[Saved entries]
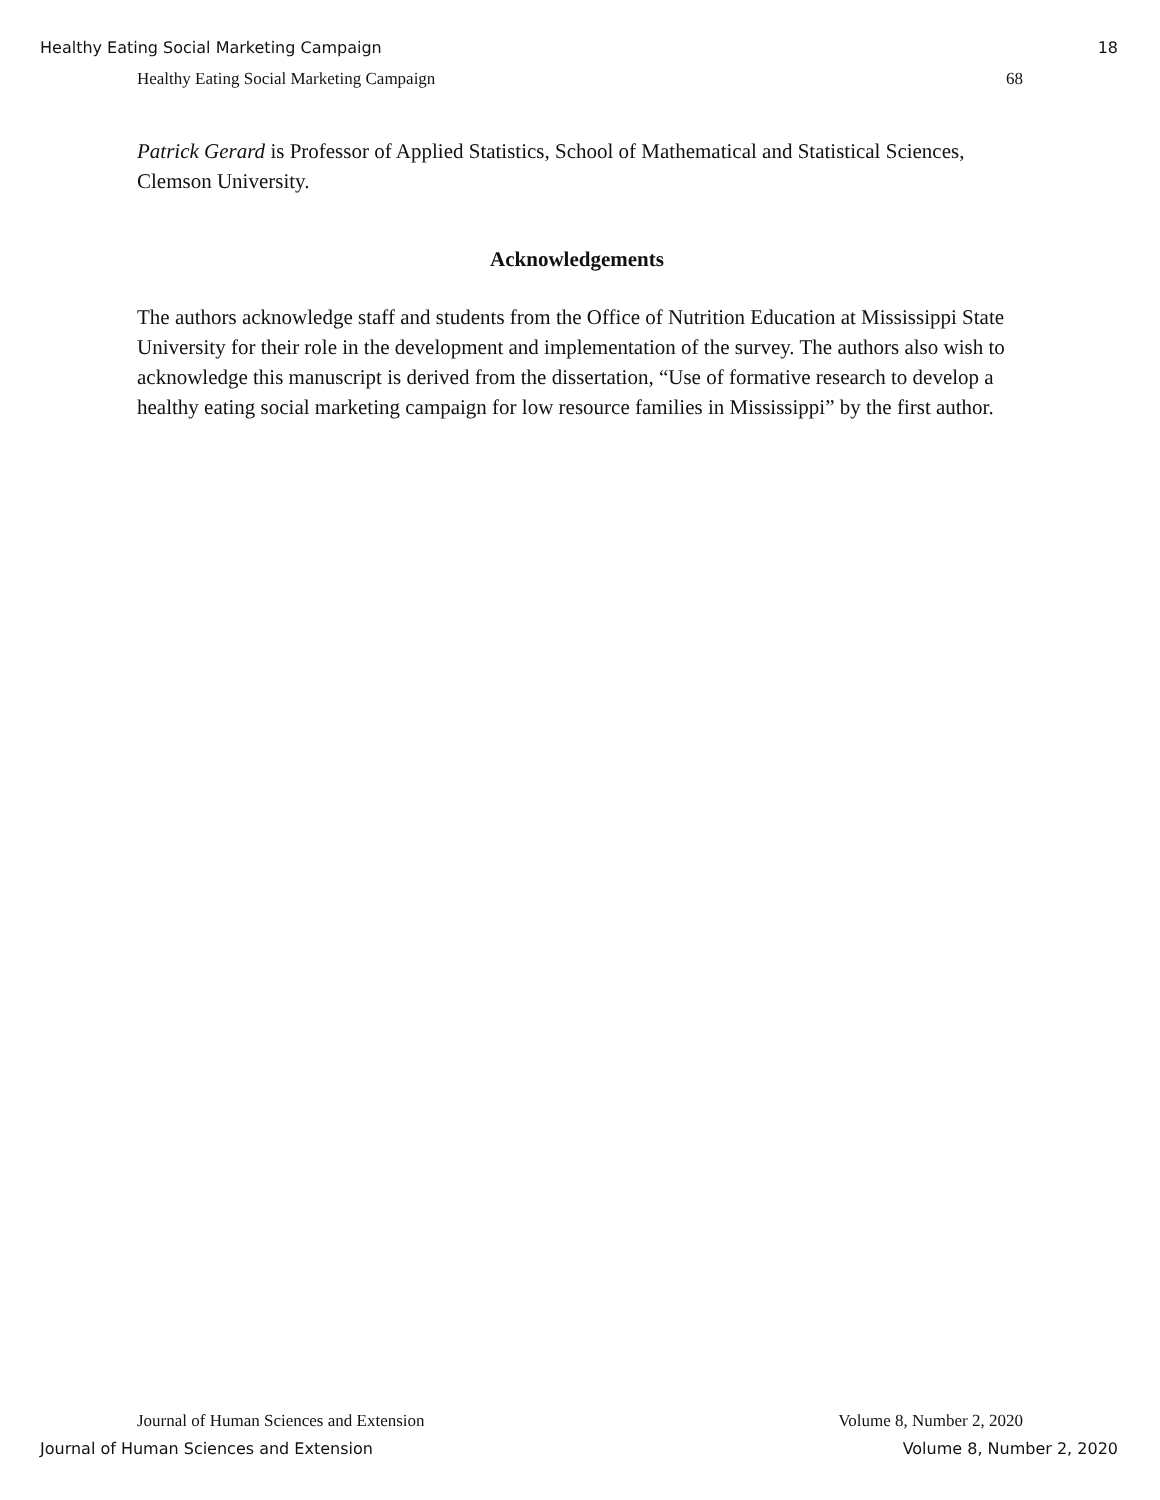Healthy Eating Social Marketing Campaign 18
Healthy Eating Social Marketing Campaign 68
Patrick Gerard is Professor of Applied Statistics, School of Mathematical and Statistical Sciences, Clemson University.
Acknowledgements
The authors acknowledge staff and students from the Office of Nutrition Education at Mississippi State University for their role in the development and implementation of the survey. The authors also wish to acknowledge this manuscript is derived from the dissertation, “Use of formative research to develop a healthy eating social marketing campaign for low resource families in Mississippi” by the first author.
Journal of Human Sciences and Extension Volume 8, Number 2, 2020
Journal of Human Sciences and Extension Volume 8, Number 2, 2020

> **Work request**
Set down word for word the lines from the first entry through the line with "Acknowledgements", both included, omitting pictures.

> **Solution below**
Healthy Eating Social Marketing Campaign 18
Healthy Eating Social Marketing Campaign 68
Patrick Gerard is Professor of Applied Statistics, School of Mathematical and Statistical Sciences, Clemson University.
Acknowledgements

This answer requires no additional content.